Le Ghana amorce une nouvelle phase de sa politique économique. Avec une inflation en recul constant, la Banque du Ghana a annoncé une réduction significative de son taux directeur à 21,5 %, marquant ainsi l’une des plus fortes baisses depuis plus d’une décennie. Cette décision, saluée par les milieux économiques, coïncide avec des avancées majeures dans le secteur de l’énergie, notamment la signature d’un accord stratégique visant à accroître la production nationale de gaz naturel.

Après deux années d’instabilité économique marquée par une inflation galopante atteignant des sommets en 2023, le Ghana semble enfin voir le bout du tunnel. La Banque centrale justifie cette baisse de 350 points de base par “un recul soutenu de l’inflation, désormais stabilisée sous les 24 %”, contre plus de 50 % à son pic.

Cette évolution reflète également une amélioration progressive de la politique monétaire, de la gestion budgétaire, et des efforts de désendettement amorcés sous le programme de soutien du FMI signé en 2023.

L’énergie, levier stratégique de relance

Autre facteur de confiance : la signature récente d’un accord entre l’État ghanéen et le consortium dirigé par l’italien Eni, en partenariat avec Vitol.

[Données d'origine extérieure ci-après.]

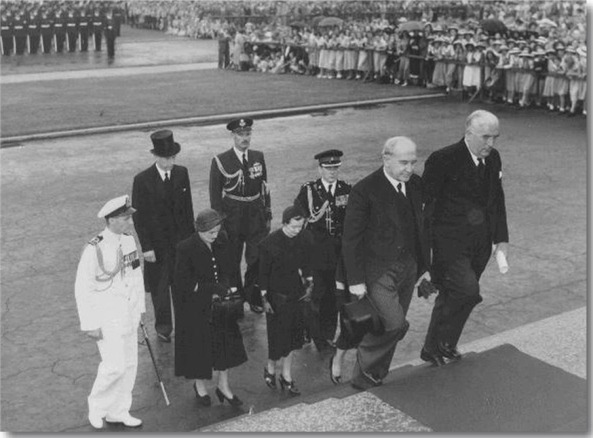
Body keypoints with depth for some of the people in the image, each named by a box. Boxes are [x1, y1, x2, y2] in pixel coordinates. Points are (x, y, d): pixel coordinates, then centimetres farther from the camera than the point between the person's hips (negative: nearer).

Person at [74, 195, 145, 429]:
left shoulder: (129, 240, 0)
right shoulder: (94, 249, -20)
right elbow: (83, 289, -15)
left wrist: (139, 308, 13)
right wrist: (91, 324, -14)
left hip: (128, 314, 7)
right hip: (107, 316, -7)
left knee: (130, 364, 13)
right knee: (115, 365, -8)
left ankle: (118, 411, 30)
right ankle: (97, 405, 19)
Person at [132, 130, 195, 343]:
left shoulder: (181, 173, -4)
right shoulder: (142, 180, -16)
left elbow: (188, 207, 5)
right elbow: (138, 216, -12)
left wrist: (191, 236, 6)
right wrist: (146, 247, -13)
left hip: (182, 238, 3)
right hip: (158, 241, -3)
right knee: (159, 287, 12)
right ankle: (163, 326, 30)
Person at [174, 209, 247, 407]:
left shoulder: (221, 241, -4)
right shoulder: (185, 248, -20)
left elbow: (227, 270, 6)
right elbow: (184, 283, -19)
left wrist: (224, 289, -12)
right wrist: (213, 291, -19)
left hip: (220, 303, 5)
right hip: (195, 307, -5)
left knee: (225, 342, 10)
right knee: (199, 345, 10)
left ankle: (223, 386, 28)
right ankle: (200, 385, 34)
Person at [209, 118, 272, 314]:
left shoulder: (258, 157, 4)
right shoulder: (221, 161, -8)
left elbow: (264, 187, 10)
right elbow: (215, 195, -4)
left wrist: (268, 215, 9)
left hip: (256, 216, 3)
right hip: (232, 217, -3)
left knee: (258, 259, 7)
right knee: (232, 262, 8)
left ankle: (253, 297, 28)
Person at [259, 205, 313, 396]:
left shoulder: (304, 239, -3)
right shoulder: (269, 243, -17)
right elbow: (263, 273, -11)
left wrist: (309, 283, 3)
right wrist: (264, 298, -10)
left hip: (296, 293, 5)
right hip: (276, 296, -4)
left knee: (293, 335, 10)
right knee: (278, 335, 2)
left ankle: (286, 375, 25)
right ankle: (271, 368, 30)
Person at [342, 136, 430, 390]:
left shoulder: (416, 185, 4)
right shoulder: (365, 190, -15)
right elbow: (351, 239, -13)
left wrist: (424, 265, 15)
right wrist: (355, 280, -13)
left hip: (408, 269, 6)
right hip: (378, 271, -6)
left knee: (391, 329, 12)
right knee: (395, 324, -16)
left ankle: (369, 379, 29)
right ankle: (366, 366, 9)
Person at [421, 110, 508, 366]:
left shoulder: (493, 159, 6)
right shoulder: (443, 160, -16)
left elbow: (497, 201, 16)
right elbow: (425, 202, -13)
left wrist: (501, 239, 12)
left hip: (480, 244, 7)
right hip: (450, 242, -6)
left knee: (452, 297, 15)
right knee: (468, 291, -19)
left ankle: (433, 349, 33)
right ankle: (444, 341, 5)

Ce pacte porte sur l’expansion du projet Offshore Cape Three Points (OCTP), un pilier de la stratégie énergétique du pays.

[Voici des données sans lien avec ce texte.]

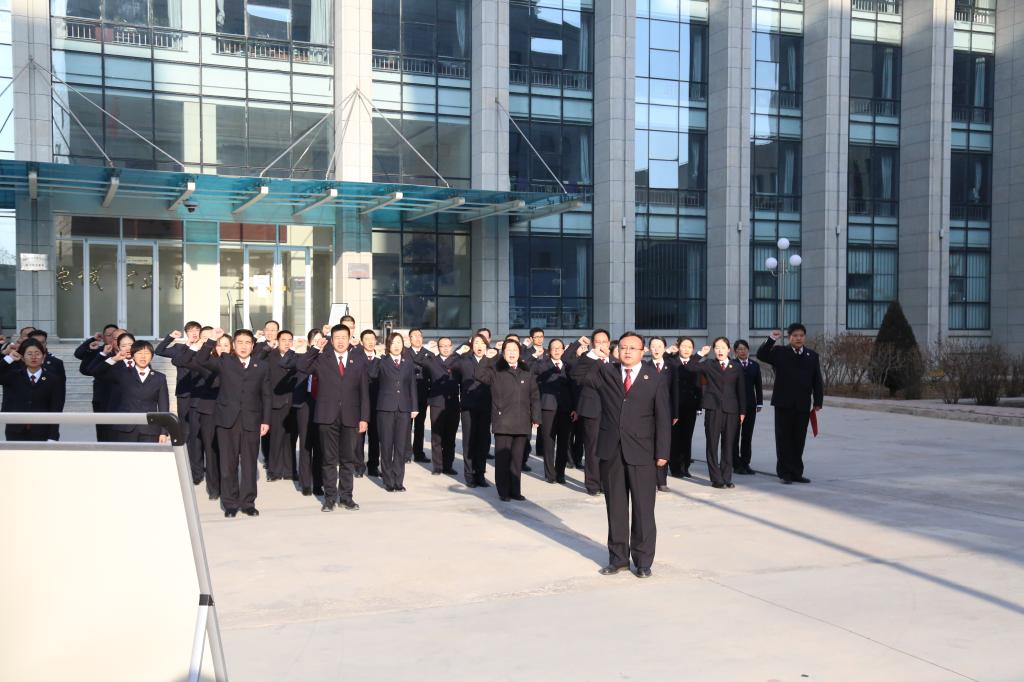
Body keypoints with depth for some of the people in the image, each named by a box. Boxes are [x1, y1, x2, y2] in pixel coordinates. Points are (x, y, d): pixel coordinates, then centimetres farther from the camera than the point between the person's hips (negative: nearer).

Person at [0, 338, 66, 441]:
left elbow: (56, 411, -4)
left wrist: (52, 438, -12)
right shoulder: (13, 376, 9)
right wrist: (8, 359, -10)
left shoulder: (55, 380, 2)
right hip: (16, 433, 2)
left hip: (41, 434, -2)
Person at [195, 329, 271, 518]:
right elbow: (201, 360, -6)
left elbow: (266, 396, 9)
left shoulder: (262, 367, 10)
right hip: (227, 420, -1)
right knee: (228, 464, 3)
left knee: (250, 464, 3)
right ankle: (230, 503, 11)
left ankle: (248, 502, 13)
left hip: (251, 421, 1)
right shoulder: (224, 363, 8)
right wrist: (212, 340, -14)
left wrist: (266, 421, 3)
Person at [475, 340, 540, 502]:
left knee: (517, 458, 7)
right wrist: (487, 358, -18)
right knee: (502, 458, 0)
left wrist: (536, 418, 4)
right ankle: (504, 491, 8)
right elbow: (480, 375, -12)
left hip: (522, 423, 3)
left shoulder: (526, 373, 11)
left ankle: (515, 490, 15)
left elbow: (535, 396, 10)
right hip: (502, 422, -2)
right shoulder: (495, 371, 4)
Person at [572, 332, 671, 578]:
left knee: (643, 509, 2)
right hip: (611, 451, 2)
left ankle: (643, 560, 12)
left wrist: (662, 452, -7)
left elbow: (663, 419, -1)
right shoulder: (605, 373, 9)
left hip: (642, 454, -2)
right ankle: (618, 557, 20)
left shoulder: (657, 380, 2)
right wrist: (593, 355, -11)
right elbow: (578, 375, 2)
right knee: (615, 508, 10)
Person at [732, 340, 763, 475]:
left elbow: (758, 385, 10)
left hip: (750, 404, 4)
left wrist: (759, 403, 6)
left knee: (747, 435, 7)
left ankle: (745, 463, 13)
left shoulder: (755, 366, 10)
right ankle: (736, 464, 7)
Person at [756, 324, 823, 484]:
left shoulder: (812, 356, 9)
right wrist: (771, 339, -17)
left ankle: (796, 472, 16)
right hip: (784, 404, -2)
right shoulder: (780, 352, 3)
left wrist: (818, 402, 2)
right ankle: (785, 473, 8)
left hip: (803, 405, 2)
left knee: (799, 440, 8)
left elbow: (817, 381, 8)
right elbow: (761, 355, -9)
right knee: (784, 439, 2)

Le ministre ghanéen de l’Énergie, Matthew Opoku Prempeh, a déclaré que cet accord permettrait d’augmenter significativement la production de gaz local à partir de 2026, réduisant ainsi la dépendance aux importations coûteuses de carburants et renforçant l’autonomie énergétique.

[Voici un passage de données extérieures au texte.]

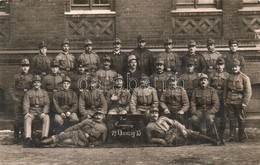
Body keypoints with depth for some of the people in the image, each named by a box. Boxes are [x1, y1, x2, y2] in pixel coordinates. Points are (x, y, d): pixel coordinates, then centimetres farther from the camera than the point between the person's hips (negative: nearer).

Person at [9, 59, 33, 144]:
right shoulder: (16, 77, 7)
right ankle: (16, 137, 3)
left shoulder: (31, 77, 10)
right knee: (17, 119, -3)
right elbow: (12, 88, 4)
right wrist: (14, 98, -6)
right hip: (17, 100, -1)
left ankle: (23, 136, 11)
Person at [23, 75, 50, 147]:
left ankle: (44, 138, -40)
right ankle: (28, 138, -44)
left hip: (42, 112, 0)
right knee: (27, 119, -33)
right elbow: (25, 104, 3)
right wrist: (26, 113, -17)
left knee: (46, 118, -33)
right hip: (32, 112, 0)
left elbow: (47, 104, 3)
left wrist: (44, 113, -16)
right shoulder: (28, 93, 13)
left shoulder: (44, 92, 13)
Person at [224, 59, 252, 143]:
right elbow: (226, 89, 15)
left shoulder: (244, 77, -5)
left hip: (239, 103, -4)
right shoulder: (230, 77, 10)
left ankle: (241, 137, 15)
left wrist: (245, 102, -14)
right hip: (230, 102, 4)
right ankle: (232, 136, 16)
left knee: (241, 120, 5)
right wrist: (225, 100, 8)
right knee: (231, 119, 8)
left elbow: (248, 91, -9)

“Cet accord est crucial pour la sécurité énergétique du Ghana, mais aussi pour notre compétitivité économique”, a-t-il souligné lors de la conférence de presse tenue à Accra.

Une fenêtre d’opportunité pour les investisseurs

Avec la baisse des taux, les entreprises et les ménages ghanéens pourraient enfin accéder à un crédit moins onéreux, favorisant ainsi l’investissement et la consommation. Le secteur privé espère que cette décision marquera le début d’un cycle économique plus favorable, après plusieurs trimestres de contraction ou de croissance molle.

Pour les investisseurs étrangers, le Ghana redevient une destination attractive, notamment dans les domaines des infrastructures, de l’énergie, de l’agro-industrie et des services financiers.

Des défis à surveiller

Cependant, tout n’est pas encore gagné. Les économistes mettent en garde contre un relâchement prématuré de la discipline budgétaire, dans un pays toujours fortement endetté. De plus, la volatilité des prix du pétrole, les incertitudes géopolitiques mondiales et la dépendance aux importations pourraient rapidement inverser la tendance actuelle.

La Banque du Ghana a indiqué qu’elle surveillera étroitement l’évolution de l’inflation, prête à ajuster sa politique si nécessaire.

Avec une combinaison de rigueur monétaire, de réformes budgétaires et de projets énergétiques structurants, le Ghana semble vouloir tourner la page de la crise. Reste à transformer ces signaux positifs en une croissance inclusive et durable.